Laverne Cox: From Bullying and Transphobia to Acceptance and Love.

I’m from Mobile, AL.

Laverne Cox is an actress and a transgender woman whose story takes us from her childhood experiences of being bullied, to the transphobia she experiences as an adult, and the acceptance she finally receives from her mother. Continue Reading for the transcript.

You can find out more about Laverne at her website, find her on Facebook and follow her on Twitter.

TRANSCRIPT:
My name is Laverne Cox and I’m from Mobile, Alabama. Until recently, I have had a tremendous amount of shame about the bullying I experienced as a child. Whenever something would happen and my mother would find out, she would yell at me and say well why didn’t you fight back. Why aren’t you fighting back. And she would also say, what are you doing to make them treat you like that. So, I felt like it was my fault. We took the bus to school everyday. I have a twin brother. They, the kids couldn’t beat us up on the bus because the bus driver was sort of watching in the rear view mirror. But we knew that as soon as we got off the bus we had to take off running or we’d get beaten up. And for years, I joked that I was a very fast runner as a child. And it was sort of my way of deflecting from how painful it was, to sort of feel like I was always in danger. Up until that point, everyone was telling me that I was a boy. I was 8 years old and I was just convinced that I was a girl. The therapist told my mom and she yelled at me that boys are this way and girls are this way. And it was just this big thing. And, I again, internalized a lot of shame about the way I was thinking about myself and about who I was. I loved to dance as a kid. I was always dancing around. I would dance  in the supermarket. I would just dance everywhere. Back when PE was in schools, when the kids were doing free play I was off dancing to music that was always in my head. And I always sort of had characters that I was playing and making up. So I begged from 5 years old  to 8 years old to be in dance classes and my mom finally found a program for me. And I believe that that saved my life. I did try to commit suicide once, when I was about 11 years old, unsuccessfully. But if I didn’t have school, my mom’s a teacher, and education and reading and something I loved and that I was good at, I don’t think I would have survived. I didn’t feel safe at all as a kid.

And I’ve had moments like that as an adult, but the difference with me as an adult is that I have support now. I have people in my life who support and validate me as who I am. As a kid, when kids were saying all these awful things about me I thought that was the truth of who I was. And as an adult now, I find myself wanting to go back into oh people are saying this about me it must be true. But then I’m like, well  no. I have people around me who are supportive and who are amazing who love me and are like no, what these people are saying about you is not who you are. And I know that that’s not who I am.

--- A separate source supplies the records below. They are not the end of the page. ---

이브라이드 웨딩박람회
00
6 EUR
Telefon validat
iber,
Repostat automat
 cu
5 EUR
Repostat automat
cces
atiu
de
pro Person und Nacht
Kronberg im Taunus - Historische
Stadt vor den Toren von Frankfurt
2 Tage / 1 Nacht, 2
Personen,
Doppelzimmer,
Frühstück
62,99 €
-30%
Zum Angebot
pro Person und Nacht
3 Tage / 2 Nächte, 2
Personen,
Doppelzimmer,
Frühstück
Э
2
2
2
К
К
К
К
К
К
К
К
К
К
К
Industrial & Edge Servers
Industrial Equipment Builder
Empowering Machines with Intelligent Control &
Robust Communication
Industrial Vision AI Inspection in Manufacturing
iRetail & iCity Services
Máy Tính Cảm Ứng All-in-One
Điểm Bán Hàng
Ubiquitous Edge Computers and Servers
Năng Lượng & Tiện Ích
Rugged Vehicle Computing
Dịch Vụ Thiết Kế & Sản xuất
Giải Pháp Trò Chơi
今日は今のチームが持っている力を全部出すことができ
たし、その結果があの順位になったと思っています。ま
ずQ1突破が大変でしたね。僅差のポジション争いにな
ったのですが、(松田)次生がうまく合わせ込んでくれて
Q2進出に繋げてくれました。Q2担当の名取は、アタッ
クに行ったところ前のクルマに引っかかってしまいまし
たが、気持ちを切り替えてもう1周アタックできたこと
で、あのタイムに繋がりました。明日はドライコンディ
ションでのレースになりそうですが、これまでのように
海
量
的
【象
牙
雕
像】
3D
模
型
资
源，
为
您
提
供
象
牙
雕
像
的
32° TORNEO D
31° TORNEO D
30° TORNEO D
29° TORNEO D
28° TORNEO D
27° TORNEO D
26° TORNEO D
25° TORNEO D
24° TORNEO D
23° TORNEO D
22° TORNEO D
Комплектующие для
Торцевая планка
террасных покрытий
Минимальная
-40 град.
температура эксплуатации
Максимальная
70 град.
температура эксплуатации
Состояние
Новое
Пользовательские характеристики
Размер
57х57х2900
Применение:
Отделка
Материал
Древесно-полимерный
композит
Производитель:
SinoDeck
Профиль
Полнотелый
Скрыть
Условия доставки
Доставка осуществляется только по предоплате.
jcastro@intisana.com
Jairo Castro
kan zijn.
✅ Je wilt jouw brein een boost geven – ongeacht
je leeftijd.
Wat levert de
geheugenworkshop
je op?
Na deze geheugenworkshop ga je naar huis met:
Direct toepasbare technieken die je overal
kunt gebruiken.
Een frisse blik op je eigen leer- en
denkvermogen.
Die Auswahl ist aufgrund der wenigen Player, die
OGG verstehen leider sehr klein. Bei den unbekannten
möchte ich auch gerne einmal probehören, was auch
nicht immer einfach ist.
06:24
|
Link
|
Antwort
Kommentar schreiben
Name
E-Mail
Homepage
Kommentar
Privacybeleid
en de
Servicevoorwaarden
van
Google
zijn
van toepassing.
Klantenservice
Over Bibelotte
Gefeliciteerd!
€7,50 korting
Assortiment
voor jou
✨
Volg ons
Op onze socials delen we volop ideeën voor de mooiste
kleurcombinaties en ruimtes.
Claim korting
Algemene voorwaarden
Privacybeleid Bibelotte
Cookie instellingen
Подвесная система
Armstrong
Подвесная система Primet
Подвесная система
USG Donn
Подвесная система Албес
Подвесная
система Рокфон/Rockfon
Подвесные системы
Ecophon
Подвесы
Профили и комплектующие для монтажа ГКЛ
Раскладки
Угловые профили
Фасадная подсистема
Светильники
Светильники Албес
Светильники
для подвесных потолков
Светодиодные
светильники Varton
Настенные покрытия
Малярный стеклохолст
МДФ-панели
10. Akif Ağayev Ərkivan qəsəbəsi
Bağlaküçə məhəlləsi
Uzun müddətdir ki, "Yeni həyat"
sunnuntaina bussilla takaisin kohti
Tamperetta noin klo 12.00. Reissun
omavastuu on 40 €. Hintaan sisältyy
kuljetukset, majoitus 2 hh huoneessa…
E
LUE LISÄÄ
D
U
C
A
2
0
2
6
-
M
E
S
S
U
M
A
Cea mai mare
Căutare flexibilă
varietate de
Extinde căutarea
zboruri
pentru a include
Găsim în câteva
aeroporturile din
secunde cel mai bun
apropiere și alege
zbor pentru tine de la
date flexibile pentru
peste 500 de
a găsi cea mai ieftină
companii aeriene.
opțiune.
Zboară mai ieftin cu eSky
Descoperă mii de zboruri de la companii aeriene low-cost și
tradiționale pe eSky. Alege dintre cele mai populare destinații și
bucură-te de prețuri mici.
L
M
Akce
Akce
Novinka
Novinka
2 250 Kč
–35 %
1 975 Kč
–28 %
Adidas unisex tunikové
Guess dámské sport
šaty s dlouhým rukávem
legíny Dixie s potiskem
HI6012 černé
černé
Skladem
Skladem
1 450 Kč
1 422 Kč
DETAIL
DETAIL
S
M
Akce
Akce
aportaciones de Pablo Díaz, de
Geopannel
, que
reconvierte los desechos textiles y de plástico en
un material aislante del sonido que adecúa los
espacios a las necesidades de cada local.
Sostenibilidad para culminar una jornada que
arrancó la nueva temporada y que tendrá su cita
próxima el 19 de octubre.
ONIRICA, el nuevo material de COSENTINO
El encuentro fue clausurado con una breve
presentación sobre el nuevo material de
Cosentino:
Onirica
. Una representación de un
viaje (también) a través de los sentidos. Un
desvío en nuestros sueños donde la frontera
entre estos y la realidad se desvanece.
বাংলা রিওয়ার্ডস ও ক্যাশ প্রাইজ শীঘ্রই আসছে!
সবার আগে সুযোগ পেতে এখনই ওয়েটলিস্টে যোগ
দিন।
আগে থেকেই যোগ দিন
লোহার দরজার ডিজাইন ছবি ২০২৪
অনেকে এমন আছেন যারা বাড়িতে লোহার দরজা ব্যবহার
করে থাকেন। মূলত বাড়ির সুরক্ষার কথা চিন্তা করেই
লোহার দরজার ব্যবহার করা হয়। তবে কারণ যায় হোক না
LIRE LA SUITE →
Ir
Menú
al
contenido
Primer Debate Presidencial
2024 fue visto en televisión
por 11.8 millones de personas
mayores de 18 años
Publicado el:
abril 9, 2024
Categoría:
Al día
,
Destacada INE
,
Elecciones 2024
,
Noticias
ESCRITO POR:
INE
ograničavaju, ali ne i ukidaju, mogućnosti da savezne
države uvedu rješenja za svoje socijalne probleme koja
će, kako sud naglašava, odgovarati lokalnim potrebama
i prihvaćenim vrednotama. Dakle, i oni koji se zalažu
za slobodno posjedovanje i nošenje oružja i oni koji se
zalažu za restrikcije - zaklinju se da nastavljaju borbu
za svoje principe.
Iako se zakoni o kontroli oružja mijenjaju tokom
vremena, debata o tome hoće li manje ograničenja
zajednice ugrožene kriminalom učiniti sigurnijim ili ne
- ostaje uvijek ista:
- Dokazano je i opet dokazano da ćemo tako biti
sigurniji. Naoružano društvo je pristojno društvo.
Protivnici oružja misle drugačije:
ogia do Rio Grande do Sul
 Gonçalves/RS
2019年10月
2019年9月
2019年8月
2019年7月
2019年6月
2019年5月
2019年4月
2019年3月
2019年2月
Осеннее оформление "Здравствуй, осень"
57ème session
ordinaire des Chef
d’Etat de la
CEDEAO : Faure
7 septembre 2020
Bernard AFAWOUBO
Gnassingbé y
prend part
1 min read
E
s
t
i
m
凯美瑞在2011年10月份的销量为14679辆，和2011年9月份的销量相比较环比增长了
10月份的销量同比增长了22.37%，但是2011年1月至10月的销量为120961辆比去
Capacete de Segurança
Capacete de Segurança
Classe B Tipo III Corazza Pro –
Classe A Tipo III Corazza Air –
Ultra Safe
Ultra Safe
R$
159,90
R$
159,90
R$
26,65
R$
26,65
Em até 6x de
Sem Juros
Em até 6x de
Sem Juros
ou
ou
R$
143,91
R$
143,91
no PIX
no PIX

This past Christmas, my mom and I were, we were just talking and we hadn’t talked about the bullying stuff but you know, she, my mom she’s very aware of what’s been going on in the news with all the bullying stories. And she, it just sort of came up and she just said, just out of nowhere she said, “I’m sorry, I didn’t know how to… I didn’t know what to do. I’m sorry I didn’t know how to deal with it.” She had her way and she thought that was the way and it didn’t work. And she loves me, and she supports me, and she’s proud of me. And that’s all I really wanted as a kid to have my mom be proud of me. That’s all I wanted. And she is, so that’s kind of amazing.